Start of RECORDS FOR THE TASK

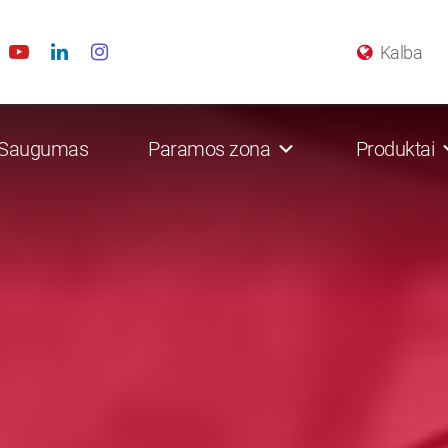
Kalba
Saugumas
Paramos zona
Produktai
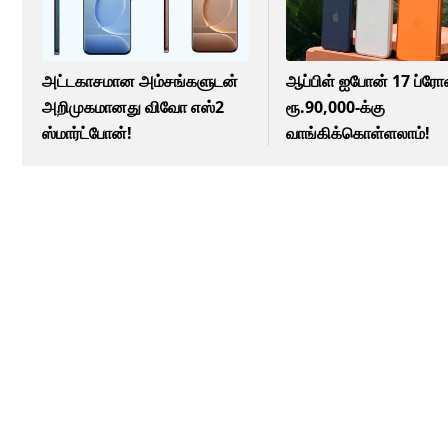
அட்டகாசமான அம்சங்களுடன்
ஆப்பிள் ஐபோன் 17 ப்ர
அறிமுகமானது விவோ எஸ்2
ரூ.90,000-க்கு
ஸ்மார்ட்போன்!
வாங்கிக்கொள்ளலாம்!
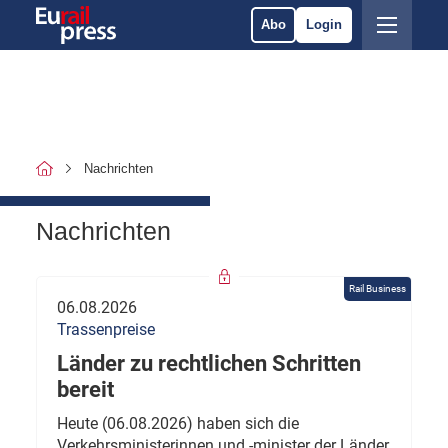
Abo
Login
Nachrichten
Nachrichten
Rail Business
06.08.2026
Trassenpreise
Länder zu rechtlichen Schritten
bereit
Heute (06.08.2026) haben sich die
Verkehrsministerinnen und -minister der Länder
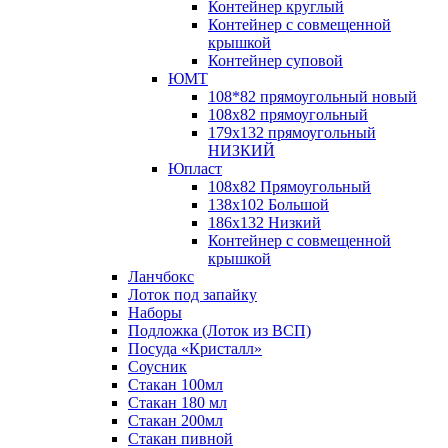
Контейнер круглый
Контейнер с совмещенной
крышкой
Контейнер суповой
ЮМТ
108*82 прямоугольный новый
108х82 прямоугольный
179х132 прямоугольный
НИЗКИЙ
Юпласт
108х82 Прямоугольный
138х102 Большой
186х132 Низкий
Контейнер с совмещенной
крышкой
Ланчбокс
Лоток под запайку
Наборы
Подложка (Лоток из ВСП)
Посуда «Кристалл»
Соусник
Стакан 100мл
Стакан 180 мл
Стакан 200мл
Стакан пивной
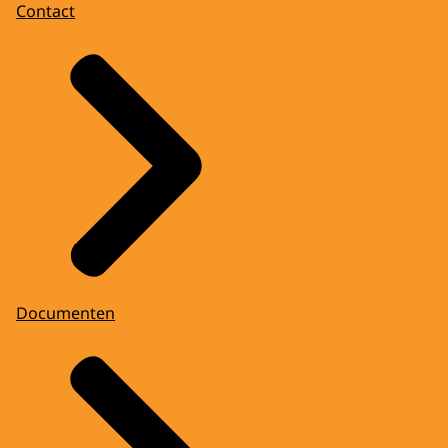
Contact
Documenten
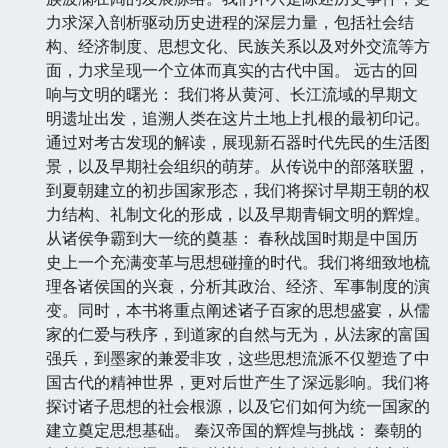
力求深入剖析驱动历史进程的深层力量，包括社会结
构、经济制度、思想文化、民族关系以及对外交流等方
面，力求呈现一个立体而真实的古代中国。 远古的回
响与文明的曙光： 我们将从黄河、长江流域的早期文
明遗址出发，追溯人类在这片土地上扎根的最初印记。
通过对考古发现的解读，展现新石器时代先民的生活图
景，以及早期社会组织的萌芽。从传说中的部落联盟，
到夏朝建立的初步国家形态，我们将探讨早期王朝的权
力结构、礼制文化的形成，以及早期青铜文明的辉煌。
从诸侯争霸到大一统的奠基： 春秋战国时期是中国历
史上一个充满变革与思想碰撞的时代。我们将细致地梳
理各诸侯国的兴衰，分析其政治、经济、军事制度的演
变。同时，本书将重点阐述诸子百家的思想盛宴，从儒
家的仁爱与秩序，到道家的自然与无为，从法家的富国
强兵，到墨家的兼爱非攻，这些思想流派不仅塑造了中
国古代的精神世界，更对后世产生了深远影响。我们将
探讨诸子思想的社会根源，以及它们如何为统一国家的
建立奠定思想基础。 秦汉帝国的辉煌与挑战： 秦朝的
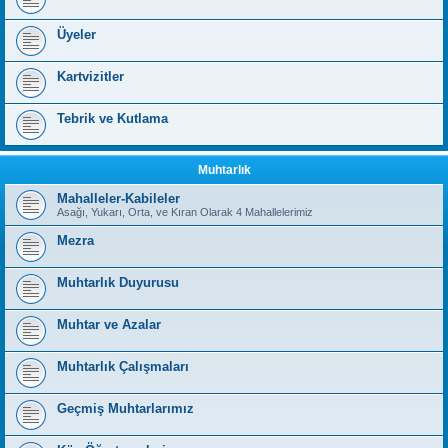
Üyeler
Kartvizitler
Tebrik ve Kutlama
Muhtarlık
Mahalleler-Kabileler
Asağı, Yukarı, Orta, ve Kıran Olarak 4 Mahallelerimiz
Mezra
Muhtarlık Duyurusu
Muhtar ve Azalar
Muhtarlık Çalışmaları
Geçmiş Muhtarlarımız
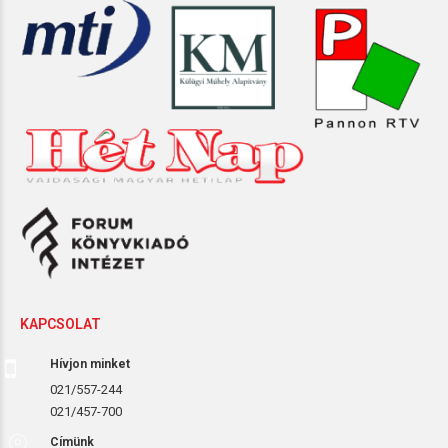
KAPCSOLAT
Hívjon minket
021/557-244
021/457-700
Címünk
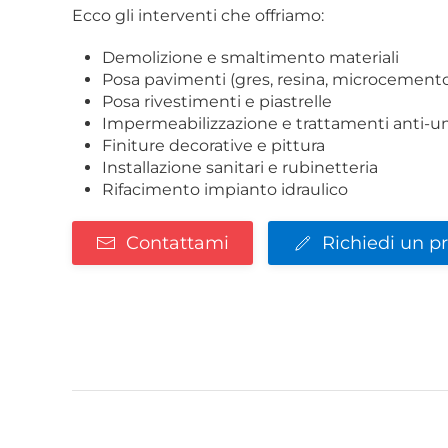
Ecco gli interventi che offriamo:
Demolizione e smaltimento materiali
Posa pavimenti (gres, resina, microcement
Posa rivestimenti e piastrelle
Impermeabilizzazione e trattamenti anti-u
Finiture decorative e pittura
Installazione sanitari e rubinetteria
Rifacimento impianto idraulico
Contattami
Richiedi un p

End of RECORDS FOR THE TASK

- **EXERCISE INSTRUCTIONS**
Transcribe all of the material exactly and leave out its pictures.

- **TASK OUTPUT**
Kalba
Saugumas
Paramos zona
Produktai
அட்டகாசமான அம்சங்களுடன்
ஆப்பிள் ஐபோன் 17 ப்ர
அறிமுகமானது விவோ எஸ்2
ரூ.90,000-க்கு
ஸ்மார்ட்போன்!
வாங்கிக்கொள்ளலாம்!
Abo
Login
Nachrichten
Nachrichten
Rail Business
06.08.2026
Trassenpreise
Länder zu rechtlichen Schritten
bereit
Heute (06.08.2026) haben sich die
Verkehrsministerinnen und -minister der Länder
Контейнер круглый
Контейнер с совмещенной
крышкой
Контейнер суповой
ЮМТ
108*82 прямоугольный новый
108х82 прямоугольный
179х132 прямоугольный
НИЗКИЙ
Юпласт
108х82 Прямоугольный
138х102 Большой
186х132 Низкий
Контейнер с совмещенной
крышкой
Ланчбокс
Лоток под запайку
Наборы
Подложка (Лоток из ВСП)
Посуда «Кристалл»
Соусник
Стакан 100мл
Стакан 180 мл
Стакан 200мл
Стакан пивной
Contact
Documenten
力求深入剖析驱动历史进程的深层力量，包括社会结
构、经济制度、思想文化、民族关系以及对外交流等方
面，力求呈现一个立体而真实的古代中国。 远古的回
响与文明的曙光： 我们将从黄河、长江流域的早期文
明遗址出发，追溯人类在这片土地上扎根的最初印记。
通过对考古发现的解读，展现新石器时代先民的生活图
景，以及早期社会组织的萌芽。从传说中的部落联盟，
到夏朝建立的初步国家形态，我们将探讨早期王朝的权
力结构、礼制文化的形成，以及早期青铜文明的辉煌。
从诸侯争霸到大一统的奠基： 春秋战国时期是中国历
史上一个充满变革与思想碰撞的时代。我们将细致地梳
理各诸侯国的兴衰，分析其政治、经济、军事制度的演
变。同时，本书将重点阐述诸子百家的思想盛宴，从儒
家的仁爱与秩序，到道家的自然与无为，从法家的富国
强兵，到墨家的兼爱非攻，这些思想流派不仅塑造了中
国古代的精神世界，更对后世产生了深远影响。我们将
探讨诸子思想的社会根源，以及它们如何为统一国家的
建立奠定思想基础。 秦汉帝国的辉煌与挑战： 秦朝的
Üyeler
Kartvizitler
Tebrik ve Kutlama
Muhtarlık
Mahalleler-Kabileler
Asağı, Yukarı, Orta, ve Kıran Olarak 4 Mahallelerimiz
Mezra
Muhtarlık Duyurusu
Muhtar ve Azalar
Muhtarlık Çalışmaları
Geçmiş Muhtarlarımız
KAPCSOLAT
Hívjon minket
021/557-244
021/457-700
Címünk
Ecco gli interventi che offriamo:
Demolizione e smaltimento materiali
Posa pavimenti (gres, resina, microcement
Posa rivestimenti e piastrelle
Impermeabilizzazione e trattamenti anti-u
Finiture decorative e pittura
Installazione sanitari e rubinetteria
Rifacimento impianto idraulico
Contattami
Richiedi un p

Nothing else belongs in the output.